Data to process
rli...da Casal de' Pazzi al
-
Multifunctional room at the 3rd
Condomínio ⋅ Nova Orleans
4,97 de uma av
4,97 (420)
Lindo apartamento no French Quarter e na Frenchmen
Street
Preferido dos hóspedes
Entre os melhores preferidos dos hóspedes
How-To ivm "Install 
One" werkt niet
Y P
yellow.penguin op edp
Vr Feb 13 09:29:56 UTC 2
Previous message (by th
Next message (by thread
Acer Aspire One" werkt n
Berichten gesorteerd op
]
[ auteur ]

Problem
Print every record exactly as it was given.

Output below
rli...da Casal de' Pazzi al
-
Multifunctional room at the 3rd
Condomínio ⋅ Nova Orleans
4,97 de uma av
4,97 (420)
Lindo apartamento no French Quarter e na Frenchmen
Street
Preferido dos hóspedes
Entre os melhores preferidos dos hóspedes
How-To ivm "Install 
One" werkt niet
Y P
yellow.penguin op edp
Vr Feb 13 09:29:56 UTC 2
Previous message (by th
Next message (by thread
Acer Aspire One" werkt n
Berichten gesorteerd op
]
[ auteur ]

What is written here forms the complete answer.